* BEGIN TEXT EXCERPT *
The directors are responsible for keeping adequate accounting records that are sufficient to show and explain the company’s transactions and disclose with reasonable accuracy at any time the financial position of the company and enable them to ensure that the financial statements comply with the Companies Act 2006. They are also responsible for safeguarding the assets of the company and hence for taking reasonable steps for the prevention and detection of fraud and other irregularities.
We have audited the financial statements of De Group Contracting Limited (the 'company') for the year ended 31 October 2024 which comprise the statement of comprehensive income, the balance sheet, the statement of changes in equity and notes to the financial statements, including significant accounting policies. The financial reporting framework that has been applied in their preparation is applicable law and United Kingdom Accounting Standards, including Financial Reporting Standard 102 The Financial Reporting Standard applicable in the UK and Republic of Ireland (United Kingdom Generally Accepted Accounting Practice).
Basis for opinion
Conclusions relating to going concern
In auditing the financial statements, we have concluded that the directors' use of the going concern basis of accounting in the preparation of the financial statements is appropriate.
Based on the work we have performed, we have not identified any material uncertainties relating to events or conditions that, individually or collectively, may cast significant doubt on the company's ability to continue as a going concern for a period of at least twelve months from when the financial statements are authorised for issue.
Our responsibilities and the responsibilities of the directors with respect to going concern are described in the relevant sections of this report.
Other information
Opinions on other matters prescribed by the Companies Act 2006
In our opinion, based on the work undertaken in the course of our audit:
the information given in the strategic report and the directors' report for the financial year for which the financial statements are prepared is consistent with the financial statements; and
the strategic report and the directors' report have been prepared in accordance with applicable legal requirements.
Irregularities, including fraud, are instances of non-compliance with laws and regulations. We design procedures in line with our responsibilities, outlined above, to detect material misstatements in respect of irregularities, including fraud. The extent to which our procedures are capable of detecting irregularities, including fraud, is detailed below.
* END TEXT EXCERPT *
* BEGIN PROVIDED ENTRIES *
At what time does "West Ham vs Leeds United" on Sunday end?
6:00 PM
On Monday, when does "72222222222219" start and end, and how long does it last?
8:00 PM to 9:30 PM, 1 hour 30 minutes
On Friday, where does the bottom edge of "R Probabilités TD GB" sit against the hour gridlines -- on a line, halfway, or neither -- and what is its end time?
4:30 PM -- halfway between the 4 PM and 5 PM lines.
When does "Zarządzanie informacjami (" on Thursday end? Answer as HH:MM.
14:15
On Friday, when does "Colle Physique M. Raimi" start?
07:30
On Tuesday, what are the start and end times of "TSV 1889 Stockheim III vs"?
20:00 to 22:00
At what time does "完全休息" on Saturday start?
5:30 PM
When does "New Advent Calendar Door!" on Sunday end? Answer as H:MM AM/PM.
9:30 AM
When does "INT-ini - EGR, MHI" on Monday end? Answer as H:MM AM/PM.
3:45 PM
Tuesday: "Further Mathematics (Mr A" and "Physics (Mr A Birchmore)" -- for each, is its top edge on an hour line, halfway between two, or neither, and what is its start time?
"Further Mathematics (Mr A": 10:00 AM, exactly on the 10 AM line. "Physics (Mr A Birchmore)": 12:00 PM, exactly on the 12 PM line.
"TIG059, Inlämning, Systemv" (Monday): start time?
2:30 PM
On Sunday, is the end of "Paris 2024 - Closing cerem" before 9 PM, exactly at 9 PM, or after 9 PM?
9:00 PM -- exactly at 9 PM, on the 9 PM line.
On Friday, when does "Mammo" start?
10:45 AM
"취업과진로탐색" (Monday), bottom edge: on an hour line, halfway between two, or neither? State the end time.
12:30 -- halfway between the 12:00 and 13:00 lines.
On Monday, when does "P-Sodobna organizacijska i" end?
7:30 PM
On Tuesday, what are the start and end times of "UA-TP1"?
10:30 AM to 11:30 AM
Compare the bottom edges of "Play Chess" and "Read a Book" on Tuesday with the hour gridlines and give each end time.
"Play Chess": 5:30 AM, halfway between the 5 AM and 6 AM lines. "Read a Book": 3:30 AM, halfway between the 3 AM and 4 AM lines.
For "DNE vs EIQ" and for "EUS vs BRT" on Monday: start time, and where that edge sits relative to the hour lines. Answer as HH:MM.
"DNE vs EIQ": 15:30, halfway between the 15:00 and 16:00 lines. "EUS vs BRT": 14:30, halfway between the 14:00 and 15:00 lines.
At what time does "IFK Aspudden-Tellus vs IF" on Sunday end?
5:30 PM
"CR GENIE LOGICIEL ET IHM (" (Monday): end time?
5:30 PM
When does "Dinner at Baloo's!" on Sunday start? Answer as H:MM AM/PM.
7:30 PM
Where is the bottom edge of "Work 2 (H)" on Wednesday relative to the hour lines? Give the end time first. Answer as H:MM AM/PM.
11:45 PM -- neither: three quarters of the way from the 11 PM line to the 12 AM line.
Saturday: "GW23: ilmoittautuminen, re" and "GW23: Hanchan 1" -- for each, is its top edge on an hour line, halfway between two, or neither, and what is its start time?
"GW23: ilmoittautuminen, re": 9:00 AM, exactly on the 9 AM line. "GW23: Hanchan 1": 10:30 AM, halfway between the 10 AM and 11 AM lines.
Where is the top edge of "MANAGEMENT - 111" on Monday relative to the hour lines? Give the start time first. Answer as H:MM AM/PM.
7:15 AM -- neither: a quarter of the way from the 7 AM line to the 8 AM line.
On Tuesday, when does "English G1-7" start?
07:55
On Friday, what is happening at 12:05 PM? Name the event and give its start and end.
* END PROVIDED ENTRIES *
REQUIRED TASKS:
1 – According to the audit report excerpt, for what period were the financial statements of De Group Contracting Limited audited?
2 – Find every line of the entries that contains the word "Sunday" and copy each one out.

TASK-BY-TASK ANSWERS:
1 – The year ended 31 October 2024.

2 –
At what time does "West Ham vs Leeds United" on Sunday end?
When does "New Advent Calendar Door!" on Sunday end? Answer as H:MM AM/PM.
On Sunday, is the end of "Paris 2024 - Closing cerem" before 9 PM, exactly at 9 PM, or after 9 PM?
At what time does "IFK Aspudden-Tellus vs IF" on Sunday end?
When does "Dinner at Baloo's!" on Sunday start? Answer as H:MM AM/PM.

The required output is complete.